Bayern verpflichtet Ivan Perisic: Eine Notlösung – nicht mehr, nicht weniger
Die Verpflichtung von Ivan Perisic ist weder oberstes Regal noch unterste Schublade. Vielmehr entspringt sie der Münchner Verlegenheit. Ein Kommentar.
Bayern-Präsident Uli Hoeneß ist oft in die Schublade der Prahler und Wichtigtuer gesteckt worden. „Wenn Sie wüssten, was wir alles schon sicher haben für die neue Saison.“ Mit diesem Satz hat er diese Schublade im Februar eher weiter zu- als aufgemacht. Denn passiert ist in Sachen Transfers bei den Münchnern seitdem kaum noch was. Entsprechend groß war die Häme.
Die dürfte sich auch nach der Verpflichtung von Ivan Perisic nicht so schnell legen. Denn der kroatische Nationalspieler gehört definitiv nicht zu denen, deren Verträge Hoeneß zu Beginn des Jahres in seiner ganz eigenen Schublade wähnte. Im Gegenteil. Der Transfer lässt sich vielmehr als eine späte Reaktion auf die bislang arg zugeklemmt verlaufende Suche der Münchner nach Verstärkung auf den offensiven Außenbahnen lesen.
Leroy Sané, Gareth Bale, Philippe Coutinho – das sind die großen, spektakulären Kaliber, die den Anspruch der Bayern als europäisches Spitzenteam der Kategorie Barcelona, Liverpool, Madrid oder Manchester untermauern würden. Ivan Perisic dagegen ist kein Weltstar. Er spielte bisher in Brügge, Dortmund, Wolfsburg und Mailand, mit 30 Jahren hat er diskrete 17 Champions-League-Spiele absolviert.
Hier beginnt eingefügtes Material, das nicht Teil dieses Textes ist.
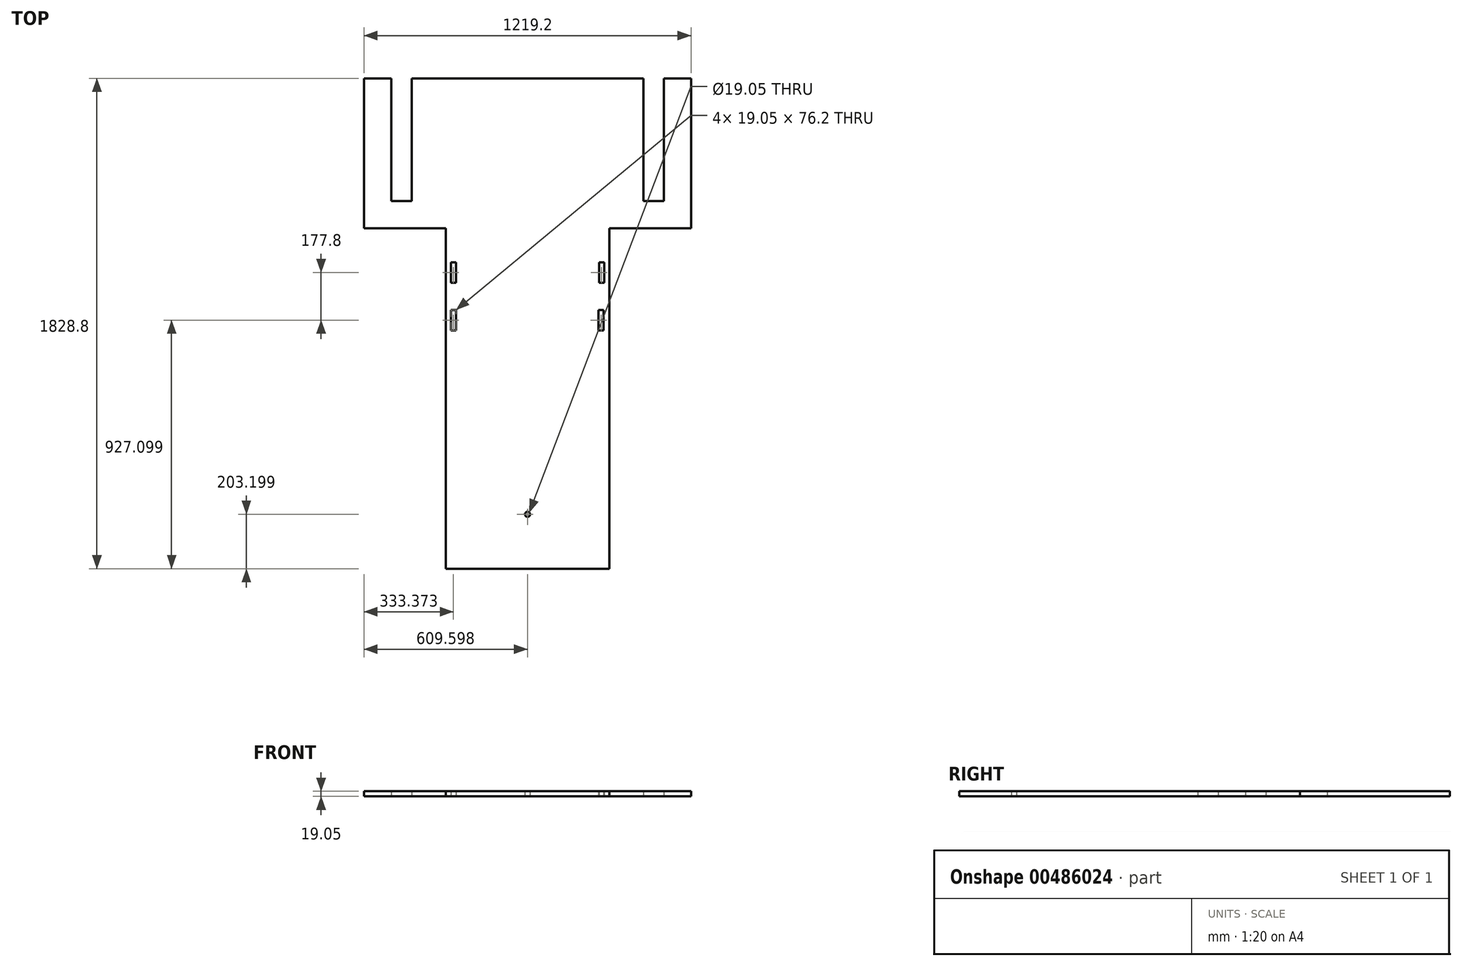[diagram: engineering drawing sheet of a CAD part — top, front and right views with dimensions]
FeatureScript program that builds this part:
annotation { "Feature Type Name" : "Feature", "Feature Type Description" : "" }
export const myFeature = defineFeature(function(context is Context, id is Id, definition is map)
    precondition{}
    {
        {
            var Q0;
            Q0=qCreatedBy(makeId("Top.planeOp"),FACE);
            var sketch = newSketch(context, id + "F0", { "sketchPlane" : qUnion([Q0])});
            skLineSegment(sketch, "E0.bottom", {"start": v(-287.56, -201.46) * mm, "end": v(322.04, -201.46) * mm});
            skLineSegment(sketch, "E0.left", {"start": v(-287.56, -201.46) * mm, "end": v(-287.56, 204.94) * mm});
            skLineSegment(sketch, "E0.right", {"start": v(322.04, -201.46) * mm, "end": v(322.04, 204.94) * mm});
            skLineSegment(sketch, "E1", {"start": v(-287.56, 1068.54) * mm, "end": v(-592.36, 1068.54) * mm});
            skLineSegment(sketch, "E2", {"start": v(322.04, 1068.54) * mm, "end": v(626.84, 1068.54) * mm});
            skLineSegment(sketch, "E3", {"start": v(-490.76, 1170.14) * mm, "end": v(-490.76, 1627.34) * mm});
            skLineSegment(sketch, "E4", {"start": v(-490.76, 1170.14) * mm, "end": v(-414.56, 1170.14) * mm});
            skLineSegment(sketch, "E5", {"start": v(-414.56, 1170.14) * mm, "end": v(-414.56, 1627.34) * mm});
            skLineSegment(sketch, "E6", {"start": v(-490.76, 1627.34) * mm, "end": v(-592.36, 1627.34) * mm});
            skLineSegment(sketch, "E7", {"start": v(-592.36, 1627.34) * mm, "end": v(-592.36, 1068.54) * mm});
            skLineSegment(sketch, "E8", {"start": v(322.04, -201.46) * mm, "end": v(17.24, -201.46) * mm});
            skCircle(sketch, "E9", {"center": v(17.24, 1.74) * mm, "radius": 9.52 * mm});
            skLineSegment(sketch, "E10", {"start": v(-287.56, 1068.54) * mm, "end": v(-287.56, 941.54) * mm});
            skLineSegment(sketch, "E11", {"start": v(-287.56, 941.54) * mm, "end": v(-287.56, 865.34) * mm});
            skLineSegment(sketch, "E12", {"start": v(-287.56, 560.54) * mm, "end": v(-287.56, 687.54) * mm});
            skLineSegment(sketch, "E13", {"start": v(-287.56, 687.54) * mm, "end": v(-287.56, 763.74) * mm});
            skLineSegment(sketch, "E14", {"start": v(-268.51, 941.54) * mm, "end": v(-268.51, 865.34) * mm});
            skLineSegment(sketch, "E15", {"start": v(-268.51, 865.34) * mm, "end": v(-249.46, 865.34) * mm});
            skLineSegment(sketch, "E16", {"start": v(-249.46, 865.34) * mm, "end": v(-249.46, 941.54) * mm});
            skLineSegment(sketch, "E17", {"start": v(-249.46, 941.54) * mm, "end": v(-268.51, 941.54) * mm});
            skLineSegment(sketch, "E18", {"start": v(-268.51, 687.54) * mm, "end": v(-268.51, 763.74) * mm});
            skLineSegment(sketch, "E19", {"start": v(-268.51, 763.74) * mm, "end": v(-249.46, 763.74) * mm});
            skLineSegment(sketch, "E20", {"start": v(-249.46, 763.74) * mm, "end": v(-249.46, 687.54) * mm});
            skLineSegment(sketch, "E21", {"start": v(-249.46, 687.54) * mm, "end": v(-268.51, 687.54) * mm});
            skLineSegment(sketch, "E22", {"start": v(-287.56, 1068.54) * mm, "end": v(-287.56, 204.94) * mm});
            skLineSegment(sketch, "E23", {"start": v(322.04, 1068.54) * mm, "end": v(322.04, 941.54) * mm});
            skLineSegment(sketch, "E24", {"start": v(322.04, 941.54) * mm, "end": v(322.04, 865.34) * mm});
            skLineSegment(sketch, "E25", {"start": v(319.96, 559.77) * mm, "end": v(319.96, 686.77) * mm});
            skLineSegment(sketch, "E26", {"start": v(319.96, 686.77) * mm, "end": v(319.96, 762.97) * mm});
            skLineSegment(sketch, "E27", {"start": v(302.99, 941.54) * mm, "end": v(302.99, 865.34) * mm});
            skLineSegment(sketch, "E28", {"start": v(302.99, 865.34) * mm, "end": v(283.94, 865.34) * mm});
            skLineSegment(sketch, "E29", {"start": v(283.94, 865.34) * mm, "end": v(283.94, 941.54) * mm});
            skLineSegment(sketch, "E30", {"start": v(302.99, 941.54) * mm, "end": v(283.94, 941.54) * mm});
            skLineSegment(sketch, "E31", {"start": v(300.9, 762.97) * mm, "end": v(300.9, 686.77) * mm});
            skLineSegment(sketch, "E32", {"start": v(300.9, 686.77) * mm, "end": v(281.86, 686.77) * mm});
            skLineSegment(sketch, "E33", {"start": v(281.86, 686.77) * mm, "end": v(281.86, 762.97) * mm});
            skLineSegment(sketch, "E34", {"start": v(281.86, 762.97) * mm, "end": v(300.9, 762.97) * mm});
            skLineSegment(sketch, "E35", {"start": v(322.04, 204.94) * mm, "end": v(322.04, 1068.54) * mm});
            skLineSegment(sketch, "E36", {"start": v(626.84, 1068.54) * mm, "end": v(626.84, 1627.34) * mm});
            skLineSegment(sketch, "E37", {"start": v(525.24, 1627.34) * mm, "end": v(525.24, 1170.14) * mm});
            skLineSegment(sketch, "E38", {"start": v(525.24, 1170.14) * mm, "end": v(449.04, 1170.14) * mm});
            skLineSegment(sketch, "E39", {"start": v(449.04, 1170.14) * mm, "end": v(449.04, 1627.34) * mm});
            skLineSegment(sketch, "E40", {"start": v(525.24, 1627.34) * mm, "end": v(626.84, 1627.34) * mm});
            skLineSegment(sketch, "E41", {"start": v(449.04, 1627.34) * mm, "end": v(-414.56, 1627.34) * mm});
            skSolve(sketch);
        }
        {
            var Q0;
            Q0 = qSketchRegion(id + "F0", true);
            extrude(context, id + "F1", {"entities" : qUnion([Q0]), "depth" : 19.05 * mm, "offsetDistance" : 25.4 * mm});
        }
    });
Bevor jetzt aber gar nichts mehr passiert in München und die Schubladen noch weiter zugehen, braucht es zumindest eine provisorische Lösung. Die ist Perisic. Für beide Seiten ist der Transfer sinnvoll: Perisics Situation in Mailand war unter dem neuen Trainer Antonio Conte offenbar eher unterste Schublade, jetzt tun sich für ihn Titelchancen bei einem ambitionierten Klub auf.
Bayern bekommt hingegen für vergleichsweise kleines Geld einen dynamischen und flexiblen Spieler für die Außenbahn. Falls Perisic hinter Serge Gnabry und Kingsley Coman – sollten sie denn einmal gleichzeitig fit sein – sowie der ausstehenden Königsverpflichtung der Bayern – sollte sie denn noch kommen – keinen Stammplatz erhält, würde er sich wohl nicht großartig beklagen. Für das erste Bundesligaspiel am Freitag gegen Hertha BSC ist er ohnehin gelbgesperrt, weil er bei seinem vorigen Verein Inter Mailand am letzten Serie-A-Spieltag die fünfte Verwarnung gesehen hatte.
Und klappt das Ganze mit Perisic nicht wie gewünscht, lässt sich die Schublade nach einem Jahr Leihe wieder ganz sauber schließen.